Problem statement: In your answer, copy every entry that follows exactly.

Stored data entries

********************

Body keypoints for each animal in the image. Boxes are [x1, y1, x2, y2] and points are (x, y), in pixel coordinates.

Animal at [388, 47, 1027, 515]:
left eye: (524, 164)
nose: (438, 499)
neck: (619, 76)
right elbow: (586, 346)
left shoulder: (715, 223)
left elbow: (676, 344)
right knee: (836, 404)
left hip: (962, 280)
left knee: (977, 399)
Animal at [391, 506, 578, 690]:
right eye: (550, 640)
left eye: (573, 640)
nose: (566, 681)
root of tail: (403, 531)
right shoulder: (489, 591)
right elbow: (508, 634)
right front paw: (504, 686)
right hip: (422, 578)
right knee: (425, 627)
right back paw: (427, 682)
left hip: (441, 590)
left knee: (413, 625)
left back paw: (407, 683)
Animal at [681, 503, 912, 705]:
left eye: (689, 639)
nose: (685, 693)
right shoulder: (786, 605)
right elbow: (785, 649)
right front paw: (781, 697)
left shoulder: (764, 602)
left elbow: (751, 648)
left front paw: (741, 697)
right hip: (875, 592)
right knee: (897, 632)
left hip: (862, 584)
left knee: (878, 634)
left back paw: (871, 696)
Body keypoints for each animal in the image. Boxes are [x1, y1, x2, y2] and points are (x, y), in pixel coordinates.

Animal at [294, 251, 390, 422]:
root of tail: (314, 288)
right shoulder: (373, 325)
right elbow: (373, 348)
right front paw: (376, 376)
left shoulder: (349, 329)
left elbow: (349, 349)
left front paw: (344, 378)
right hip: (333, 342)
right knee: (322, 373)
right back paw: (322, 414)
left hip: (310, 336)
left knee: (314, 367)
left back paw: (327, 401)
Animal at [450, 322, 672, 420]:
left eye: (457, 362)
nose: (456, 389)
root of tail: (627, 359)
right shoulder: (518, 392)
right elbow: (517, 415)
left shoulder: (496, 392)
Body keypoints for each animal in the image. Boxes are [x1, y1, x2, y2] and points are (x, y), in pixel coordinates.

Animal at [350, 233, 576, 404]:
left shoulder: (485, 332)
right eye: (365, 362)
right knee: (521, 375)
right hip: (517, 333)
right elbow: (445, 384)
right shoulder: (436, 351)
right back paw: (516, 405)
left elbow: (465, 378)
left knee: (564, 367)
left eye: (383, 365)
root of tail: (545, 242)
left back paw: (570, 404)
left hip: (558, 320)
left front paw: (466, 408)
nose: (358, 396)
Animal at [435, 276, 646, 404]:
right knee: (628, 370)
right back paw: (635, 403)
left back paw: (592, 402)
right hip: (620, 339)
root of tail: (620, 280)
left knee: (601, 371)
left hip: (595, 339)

********************

Solution to the problem:
Body keypoints for each animal in the image. Boxes are [x1, y1, x2, y2] and points are (x, y), in pixel coordinates.

Animal at [388, 47, 1027, 515]:
left eye: (524, 164)
nose: (438, 499)
neck: (619, 76)
right elbow: (586, 346)
left shoulder: (715, 223)
left elbow: (676, 344)
right knee: (836, 404)
left hip: (962, 280)
left knee: (977, 399)
Animal at [391, 506, 578, 690]:
right eye: (550, 640)
left eye: (573, 640)
nose: (566, 681)
root of tail: (403, 531)
right shoulder: (489, 591)
right elbow: (508, 634)
right front paw: (504, 686)
right hip: (422, 578)
right knee: (425, 627)
right back paw: (427, 682)
left hip: (441, 590)
left knee: (413, 625)
left back paw: (407, 683)
Animal at [681, 503, 912, 705]:
left eye: (689, 639)
nose: (685, 693)
right shoulder: (786, 605)
right elbow: (785, 649)
right front paw: (781, 697)
left shoulder: (764, 602)
left elbow: (751, 648)
left front paw: (741, 697)
right hip: (875, 592)
right knee: (897, 632)
left hip: (862, 584)
left knee: (878, 634)
left back paw: (871, 696)
Body keypoints for each animal in the image. Boxes are [x1, y1, x2, y2] and points are (x, y), in pixel coordinates.

Animal at [294, 251, 390, 422]:
root of tail: (314, 288)
right shoulder: (373, 325)
right elbow: (373, 348)
right front paw: (376, 376)
left shoulder: (349, 329)
left elbow: (349, 349)
left front paw: (344, 378)
right hip: (333, 342)
right knee: (322, 373)
right back paw: (322, 414)
left hip: (310, 336)
left knee: (314, 367)
left back paw: (327, 401)
Animal at [450, 322, 672, 420]:
left eye: (457, 362)
nose: (456, 389)
root of tail: (627, 359)
right shoulder: (518, 392)
right elbow: (517, 415)
left shoulder: (496, 392)
Body keypoints for each animal in the image. Boxes are [x1, y1, x2, y2] and points are (x, y), in pixel coordinates.

Animal at [350, 233, 576, 404]:
left shoulder: (485, 332)
right eye: (365, 362)
right knee: (521, 375)
right hip: (517, 333)
right elbow: (445, 384)
right shoulder: (436, 351)
right back paw: (516, 405)
left elbow: (465, 378)
left knee: (564, 367)
left eye: (383, 365)
root of tail: (545, 242)
left back paw: (570, 404)
left hip: (558, 320)
left front paw: (466, 408)
nose: (358, 396)
Animal at [435, 276, 646, 404]:
right knee: (628, 370)
right back paw: (635, 403)
left back paw: (592, 402)
right hip: (620, 339)
root of tail: (620, 280)
left knee: (601, 371)
left hip: (595, 339)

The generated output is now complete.